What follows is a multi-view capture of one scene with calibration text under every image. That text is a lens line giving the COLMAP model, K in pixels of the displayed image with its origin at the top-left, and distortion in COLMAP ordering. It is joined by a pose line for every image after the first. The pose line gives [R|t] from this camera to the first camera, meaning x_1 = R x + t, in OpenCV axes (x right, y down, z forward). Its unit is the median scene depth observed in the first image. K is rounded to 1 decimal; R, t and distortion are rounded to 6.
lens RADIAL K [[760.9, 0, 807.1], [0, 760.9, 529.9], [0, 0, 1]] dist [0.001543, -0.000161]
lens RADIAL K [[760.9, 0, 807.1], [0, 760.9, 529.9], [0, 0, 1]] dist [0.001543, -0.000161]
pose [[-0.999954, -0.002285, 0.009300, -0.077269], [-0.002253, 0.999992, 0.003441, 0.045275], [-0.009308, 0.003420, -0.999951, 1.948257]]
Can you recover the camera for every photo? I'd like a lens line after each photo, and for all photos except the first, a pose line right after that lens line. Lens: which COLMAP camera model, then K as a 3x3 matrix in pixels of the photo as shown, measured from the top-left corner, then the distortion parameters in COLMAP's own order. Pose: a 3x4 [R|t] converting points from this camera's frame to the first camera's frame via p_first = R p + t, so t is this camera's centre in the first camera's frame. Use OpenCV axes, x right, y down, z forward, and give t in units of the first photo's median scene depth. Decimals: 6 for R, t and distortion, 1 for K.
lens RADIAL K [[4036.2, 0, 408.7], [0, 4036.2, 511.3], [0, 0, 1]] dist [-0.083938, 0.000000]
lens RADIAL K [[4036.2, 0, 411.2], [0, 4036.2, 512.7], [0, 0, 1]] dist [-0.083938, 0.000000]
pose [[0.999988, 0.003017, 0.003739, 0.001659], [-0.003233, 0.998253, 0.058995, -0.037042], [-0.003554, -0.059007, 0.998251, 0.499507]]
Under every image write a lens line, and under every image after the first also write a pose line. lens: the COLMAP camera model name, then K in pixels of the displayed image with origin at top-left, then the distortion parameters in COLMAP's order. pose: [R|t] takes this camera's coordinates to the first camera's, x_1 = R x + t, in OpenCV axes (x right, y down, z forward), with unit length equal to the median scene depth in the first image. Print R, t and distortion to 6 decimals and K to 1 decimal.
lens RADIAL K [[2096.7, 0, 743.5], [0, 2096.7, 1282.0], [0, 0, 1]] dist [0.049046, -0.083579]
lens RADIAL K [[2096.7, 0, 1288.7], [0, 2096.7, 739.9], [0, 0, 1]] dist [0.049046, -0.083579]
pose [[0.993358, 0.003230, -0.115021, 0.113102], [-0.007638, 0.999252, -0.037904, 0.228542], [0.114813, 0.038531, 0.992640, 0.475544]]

----

Starting with the line that contains "Can you recover", write out each line through the end of the listing, exactly as it appears, and include nothing else.

ANSWER TO THE EXERCISE:
Can you recover the camera for every photo? I'd like a lens line after each photo, and for all photos except the first, a pose line right after that lens line. Lens: which COLMAP camera model, then K as a 3x3 matrix in pixels of the photo as shown, measured from the top-left corner, then the distortion parameters in COLMAP's own order. Pose: a 3x4 [R|t] converting points from this camera's frame to the first camera's frame via p_first = R p + t, so t is this camera's centre in the first camera's frame. Use OpenCV axes, x right, y down, z forward, and give t in units of the first photo's median scene depth. Decimals: 6 for R, t and distortion, 1 for K.
lens RADIAL K [[4036.2, 0, 408.7], [0, 4036.2, 511.3], [0, 0, 1]] dist [-0.083938, 0.000000]
lens RADIAL K [[4036.2, 0, 411.2], [0, 4036.2, 512.7], [0, 0, 1]] dist [-0.083938, 0.000000]
pose [[0.999988, 0.003017, 0.003739, 0.001659], [-0.003233, 0.998253, 0.058995, -0.037042], [-0.003554, -0.059007, 0.998251, 0.499507]]
Under every image write a lens line, and under every image after the first also write a pose line. lens: the COLMAP camera model name, then K in pixels of the displayed image with origin at top-left, then the distortion parameters in COLMAP's order. pose: [R|t] takes this camera's coordinates to the first camera's, x_1 = R x + t, in OpenCV axes (x right, y down, z forward), with unit length equal to the median scene depth in the first image. Print R, t and distortion to 6 decimals and K to 1 decimal.
lens RADIAL K [[2096.7, 0, 743.5], [0, 2096.7, 1282.0], [0, 0, 1]] dist [0.049046, -0.083579]
lens RADIAL K [[2096.7, 0, 1288.7], [0, 2096.7, 739.9], [0, 0, 1]] dist [0.049046, -0.083579]
pose [[0.993358, 0.003230, -0.115021, 0.113102], [-0.007638, 0.999252, -0.037904, 0.228542], [0.114813, 0.038531, 0.992640, 0.475544]]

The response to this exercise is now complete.